D.  Small Business Debtors

Although the change in the Act has had some impact in how a small business Chapter 11 is conducted, it has not changed substantially the practice in Oregon. The increased duties of a small business debtor has somewhat negated the goal of a faster, cheaper case, particularly due to debtor reporting duties. However, the $2.19 million debt limit has reduced the number of small business debtors as most cases exceed that amount.


E.  Single Asset Real Estate

The elimination of the $4 million cap has not resulted in substantial increase in the number of single asset real estate cases ("SARE's"). Instead, SARE's have decreased because such debtors needing Chapter 11 normally own more than just a single asset as real estate. With recent events, there have been numerous developers Chapter 11 filings. Because real estate developers normally have many projects at the same time, they do not qualify as a single asset real estate case.

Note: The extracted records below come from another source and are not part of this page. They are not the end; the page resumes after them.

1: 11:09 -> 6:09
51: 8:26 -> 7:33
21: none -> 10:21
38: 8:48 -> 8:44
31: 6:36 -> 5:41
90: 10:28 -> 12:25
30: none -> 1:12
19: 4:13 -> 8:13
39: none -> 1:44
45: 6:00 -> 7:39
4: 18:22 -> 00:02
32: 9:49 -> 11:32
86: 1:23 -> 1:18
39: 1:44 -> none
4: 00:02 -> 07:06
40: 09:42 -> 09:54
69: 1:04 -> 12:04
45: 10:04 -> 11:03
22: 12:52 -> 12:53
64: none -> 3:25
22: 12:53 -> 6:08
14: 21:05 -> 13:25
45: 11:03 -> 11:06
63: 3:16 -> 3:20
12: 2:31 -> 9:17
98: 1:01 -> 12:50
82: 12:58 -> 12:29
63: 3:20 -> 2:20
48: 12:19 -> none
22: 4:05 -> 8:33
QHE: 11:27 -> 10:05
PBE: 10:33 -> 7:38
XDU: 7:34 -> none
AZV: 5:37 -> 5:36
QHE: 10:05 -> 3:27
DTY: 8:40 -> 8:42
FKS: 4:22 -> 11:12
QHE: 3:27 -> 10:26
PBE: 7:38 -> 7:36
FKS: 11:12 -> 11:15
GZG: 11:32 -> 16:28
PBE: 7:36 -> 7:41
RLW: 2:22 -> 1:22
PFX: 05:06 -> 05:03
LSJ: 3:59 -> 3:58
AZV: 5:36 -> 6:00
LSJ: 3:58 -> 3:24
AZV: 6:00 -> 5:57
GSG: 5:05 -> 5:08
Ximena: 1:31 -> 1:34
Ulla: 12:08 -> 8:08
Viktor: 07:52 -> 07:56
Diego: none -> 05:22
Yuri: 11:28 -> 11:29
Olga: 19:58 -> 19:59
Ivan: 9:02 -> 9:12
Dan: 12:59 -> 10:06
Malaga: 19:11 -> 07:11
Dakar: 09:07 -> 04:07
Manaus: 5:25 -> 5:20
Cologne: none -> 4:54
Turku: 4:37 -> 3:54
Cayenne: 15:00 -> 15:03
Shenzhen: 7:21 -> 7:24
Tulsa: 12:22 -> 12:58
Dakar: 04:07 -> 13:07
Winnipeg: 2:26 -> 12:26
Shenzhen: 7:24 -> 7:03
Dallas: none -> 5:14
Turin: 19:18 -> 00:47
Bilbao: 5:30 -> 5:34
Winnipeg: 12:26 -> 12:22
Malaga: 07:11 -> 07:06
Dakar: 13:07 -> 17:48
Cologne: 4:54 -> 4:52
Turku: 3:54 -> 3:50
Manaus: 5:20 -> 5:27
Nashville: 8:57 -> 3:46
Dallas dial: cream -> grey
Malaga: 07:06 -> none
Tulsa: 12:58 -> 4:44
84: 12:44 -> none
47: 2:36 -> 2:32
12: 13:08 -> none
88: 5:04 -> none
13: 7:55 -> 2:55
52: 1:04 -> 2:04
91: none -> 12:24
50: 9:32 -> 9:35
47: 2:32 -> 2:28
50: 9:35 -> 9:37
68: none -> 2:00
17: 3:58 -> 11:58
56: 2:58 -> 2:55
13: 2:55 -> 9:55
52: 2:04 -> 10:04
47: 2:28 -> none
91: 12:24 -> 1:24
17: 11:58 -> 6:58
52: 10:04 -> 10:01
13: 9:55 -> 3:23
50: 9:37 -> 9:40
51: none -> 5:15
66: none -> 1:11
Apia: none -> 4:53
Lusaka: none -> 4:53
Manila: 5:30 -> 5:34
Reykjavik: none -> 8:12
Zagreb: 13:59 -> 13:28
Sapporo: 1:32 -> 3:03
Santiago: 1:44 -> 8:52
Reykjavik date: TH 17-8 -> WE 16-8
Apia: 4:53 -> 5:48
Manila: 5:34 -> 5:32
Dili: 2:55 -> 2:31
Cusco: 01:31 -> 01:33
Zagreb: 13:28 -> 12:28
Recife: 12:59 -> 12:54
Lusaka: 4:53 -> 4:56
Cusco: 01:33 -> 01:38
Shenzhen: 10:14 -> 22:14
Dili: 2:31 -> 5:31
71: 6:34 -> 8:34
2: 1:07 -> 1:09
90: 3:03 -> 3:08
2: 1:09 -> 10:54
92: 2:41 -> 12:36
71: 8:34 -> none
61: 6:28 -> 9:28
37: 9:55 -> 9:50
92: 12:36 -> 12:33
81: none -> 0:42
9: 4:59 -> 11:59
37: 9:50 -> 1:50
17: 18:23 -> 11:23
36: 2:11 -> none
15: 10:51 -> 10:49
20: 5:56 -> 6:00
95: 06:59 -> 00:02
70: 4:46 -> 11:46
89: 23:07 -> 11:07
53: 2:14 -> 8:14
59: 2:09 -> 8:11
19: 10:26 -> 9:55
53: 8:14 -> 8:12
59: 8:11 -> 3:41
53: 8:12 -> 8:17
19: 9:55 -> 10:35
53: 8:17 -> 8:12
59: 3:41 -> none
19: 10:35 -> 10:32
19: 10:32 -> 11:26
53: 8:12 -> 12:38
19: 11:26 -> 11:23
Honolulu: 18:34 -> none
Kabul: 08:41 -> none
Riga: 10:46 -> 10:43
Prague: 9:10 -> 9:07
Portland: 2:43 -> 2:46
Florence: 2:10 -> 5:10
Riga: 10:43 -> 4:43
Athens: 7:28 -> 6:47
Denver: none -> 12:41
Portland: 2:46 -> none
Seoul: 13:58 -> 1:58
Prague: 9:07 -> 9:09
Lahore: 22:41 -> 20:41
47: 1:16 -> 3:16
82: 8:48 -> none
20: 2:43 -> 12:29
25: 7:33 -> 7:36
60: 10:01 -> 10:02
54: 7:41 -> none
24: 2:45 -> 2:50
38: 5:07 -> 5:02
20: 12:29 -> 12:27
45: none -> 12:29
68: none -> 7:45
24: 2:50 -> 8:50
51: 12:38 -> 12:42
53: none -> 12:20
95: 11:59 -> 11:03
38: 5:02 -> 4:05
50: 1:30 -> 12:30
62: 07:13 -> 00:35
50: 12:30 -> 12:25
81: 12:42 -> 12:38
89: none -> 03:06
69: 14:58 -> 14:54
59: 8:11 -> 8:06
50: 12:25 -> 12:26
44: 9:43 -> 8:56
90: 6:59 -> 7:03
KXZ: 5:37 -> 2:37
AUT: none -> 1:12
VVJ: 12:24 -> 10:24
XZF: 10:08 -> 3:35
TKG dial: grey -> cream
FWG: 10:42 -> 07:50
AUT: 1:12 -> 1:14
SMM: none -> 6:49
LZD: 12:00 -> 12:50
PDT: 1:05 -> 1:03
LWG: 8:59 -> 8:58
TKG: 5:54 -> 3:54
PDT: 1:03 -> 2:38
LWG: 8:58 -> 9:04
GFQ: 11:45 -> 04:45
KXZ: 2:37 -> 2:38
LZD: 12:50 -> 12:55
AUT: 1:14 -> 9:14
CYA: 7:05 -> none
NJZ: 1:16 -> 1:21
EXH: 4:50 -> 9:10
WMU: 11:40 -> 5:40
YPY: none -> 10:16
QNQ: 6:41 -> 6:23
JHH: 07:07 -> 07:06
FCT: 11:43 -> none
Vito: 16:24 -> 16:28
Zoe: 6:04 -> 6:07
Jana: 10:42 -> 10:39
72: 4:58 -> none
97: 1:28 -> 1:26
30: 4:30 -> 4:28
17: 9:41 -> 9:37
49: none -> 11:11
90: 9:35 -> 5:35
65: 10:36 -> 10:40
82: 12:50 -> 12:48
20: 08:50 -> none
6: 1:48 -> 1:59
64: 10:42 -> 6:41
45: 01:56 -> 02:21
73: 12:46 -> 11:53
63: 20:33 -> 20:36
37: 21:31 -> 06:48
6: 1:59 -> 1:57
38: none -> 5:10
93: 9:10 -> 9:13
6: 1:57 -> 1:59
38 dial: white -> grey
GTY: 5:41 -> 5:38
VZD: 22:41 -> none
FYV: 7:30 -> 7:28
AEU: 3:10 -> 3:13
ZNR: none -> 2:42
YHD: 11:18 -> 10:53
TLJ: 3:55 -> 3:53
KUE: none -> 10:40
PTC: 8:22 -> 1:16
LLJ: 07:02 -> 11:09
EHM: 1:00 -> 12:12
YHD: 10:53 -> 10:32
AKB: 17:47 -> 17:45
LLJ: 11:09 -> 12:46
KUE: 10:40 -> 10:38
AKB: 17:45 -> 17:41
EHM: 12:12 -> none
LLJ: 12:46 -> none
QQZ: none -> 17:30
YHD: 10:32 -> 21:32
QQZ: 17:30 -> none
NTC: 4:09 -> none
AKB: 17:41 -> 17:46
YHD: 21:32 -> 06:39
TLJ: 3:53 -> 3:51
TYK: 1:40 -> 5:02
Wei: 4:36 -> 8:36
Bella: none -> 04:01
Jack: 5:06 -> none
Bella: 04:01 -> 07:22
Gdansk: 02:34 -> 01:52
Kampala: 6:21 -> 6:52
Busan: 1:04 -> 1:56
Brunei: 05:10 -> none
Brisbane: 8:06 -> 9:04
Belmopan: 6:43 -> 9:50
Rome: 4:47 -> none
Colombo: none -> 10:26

F.  Chapter 11 Plan Issues

The shortening of the period of exclusivity thus far has not significantly impacted Oregon practice. Prior to the Act, many debtors were able to file a plan within the 120-day time frame. When extensions were granted for cause, the U.S. Trustee and the Judge still pushed debtors to file their plan. Presently, in most cases that are capable of being reorganized a plan is filed timely. Exclusivity is of great value in big cases but is not as significant in a liquidating plan or a sale case (such as where a sale takes place under section 363). The two are the most frequent scenarios in this district. Changes in the Act for individual Chapter 11s have been controversial and have yet proved to be very useful. The changes increased the litigiousness of individual Chapter 11 plans and thus adds to the expense and delay of such cases.


G.  Creditors Committees

The Act provides that a small creditor can join the committee if it holds claims of a kind represented by the committee. The desire of small creditors to serve has not been frequent. Except in a large case, the U.S. Trustee continues to have difficulty in forming committees (of any size) and getting creditors to serve on committees.


H.  Conversion or Dismissal

This Act provided substantial greater powers to convert or dismiss Chapter 11 cases. As a result, the U.S. Trustee has filed such motions more frequently. Thus far, individual creditors have not frequently utilized the provision of the Act in seeking that remedy.


I.  Other

In general, the business provisions of the Act to date have not significantly affected Chapter 11 practice in Oregon. To the extent it has, its net effect has been to add financial burdens on the debtor in Chapter 11. The Act has generally made it more difficult for debtors to effectively undertake Chapter 11 relief. To date, the main beneficiaries of the Act have been secured lenders and landlords.